(Saved entries)
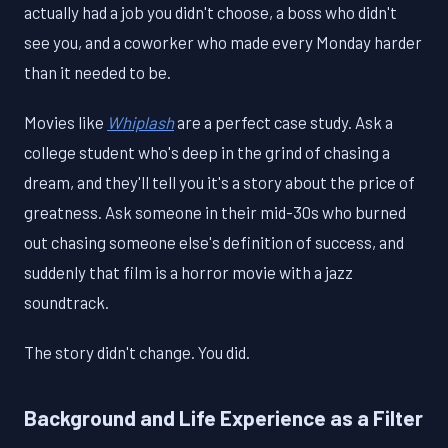
actually had a job you didn't choose, a boss who didn't
see you, and a coworker who made every Monday harder
than it needed to be.
Movies like
Whiplash
are a perfect case study. Ask a
college student who's deep in the grind of chasing a
dream, and they'll tell you it's a story about the price of
greatness. Ask someone in their mid-30s who burned
out chasing someone else's definition of success, and
suddenly that film is a horror movie with a jazz
soundtrack.
The story didn't change. You did.
Background and Life Experience as a Filter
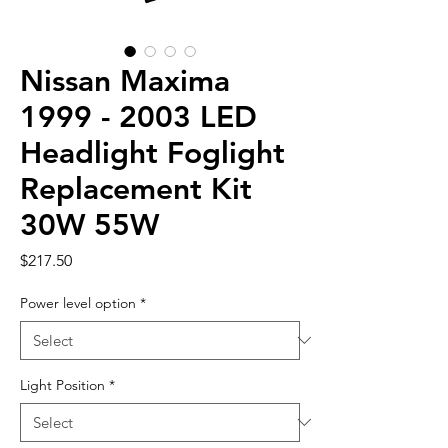
Nissan Maxima
1999 - 2003 LED
Headlight Foglight
Replacement Kit
30W 55W
Price
$217.50
Power level option
*
Light Position
*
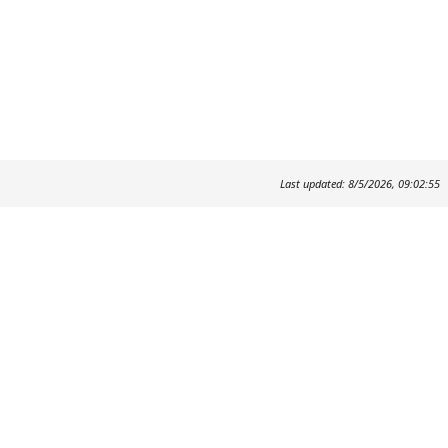
Last updated: 8/5/2026, 09:02:55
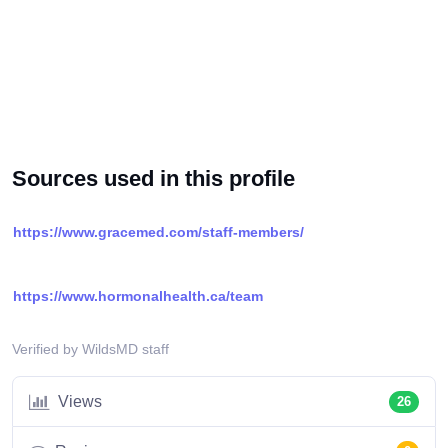
Sources used in this profile
https://www.gracemed.com/staff-members/
https://www.hormonalhealth.ca/team
Verified by WildsMD staff
Views
26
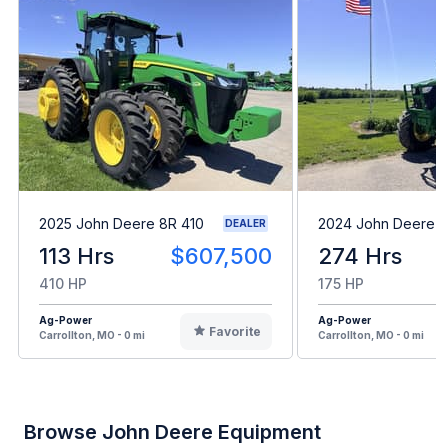
2025 John Deere 8R 410
2024 John Deere 6
DEALER
113 Hrs
$607,500
274 Hrs
410 HP
175 HP
Ag-Power
Ag-Power
Favorite
Carrollton, MO - 0 mi
Carrollton, MO - 0 mi
Browse John Deere Equipment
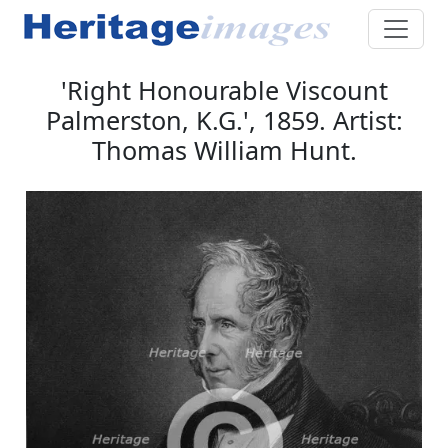
'Right Honourable Viscount
Palmerston, K.G.', 1859. Artist:
Thomas William Hunt.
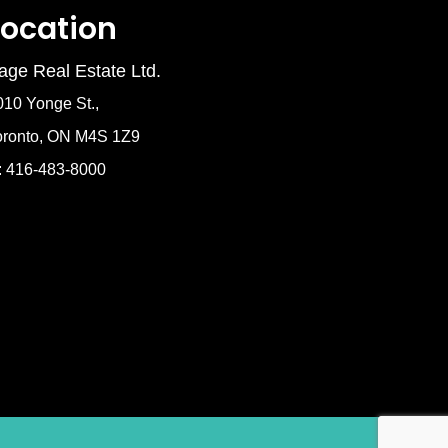
Location
age Real Estate Ltd.
010 Yonge St.,
oronto, ON M4S 1Z9
: 416-483-8000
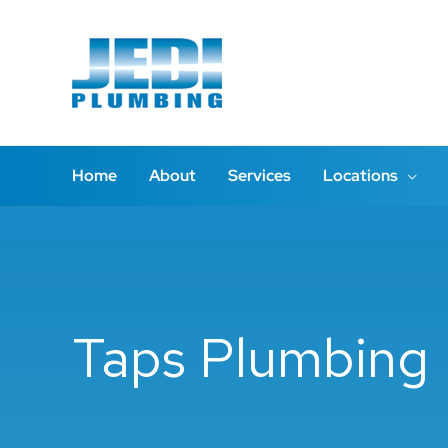
Skip
to
content
Home
About
Services
Locations
Taps Plumbing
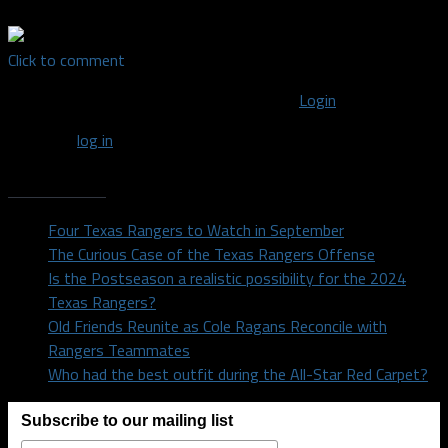
Click to comment
You must be logged in to post a comment
Login
You must
log in
to post a comment.
Recent Posts
Four Texas Rangers to Watch in September
The Curious Case of the Texas Rangers Offense
Is the Postseason a realistic possibility for the 2024
Texas Rangers?
Old Friends Reunite as Cole Ragans Reconcile with
Rangers Teammates
Who had the best outfit during the All-Star Red Carpet?
Subscribe to our mailing list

■ Work to complete
Reproduce the saved entries word for word, beginning at the line that contains "Sources used in this profile" and stopping after the line that contains "Taps Plumbing". Omit the pictures from your answer.

■ Task output
Sources used in this profile
https://www.gracemed.com/staff-members/
https://www.hormonalhealth.ca/team
Verified by WildsMD staff
Views
26
2025 John Deere 8R 410
2024 John Deere 6
DEALER
113 Hrs
$607,500
274 Hrs
410 HP
175 HP
Ag-Power
Ag-Power
Favorite
Carrollton, MO - 0 mi
Carrollton, MO - 0 mi
Browse John Deere Equipment
'Right Honourable Viscount
Palmerston, K.G.', 1859. Artist:
Thomas William Hunt.
Location
age Real Estate Ltd.
010 Yonge St.,
oronto, ON M4S 1Z9
: 416-483-8000
Skip
to
content
Home
About
Services
Locations
Taps Plumbing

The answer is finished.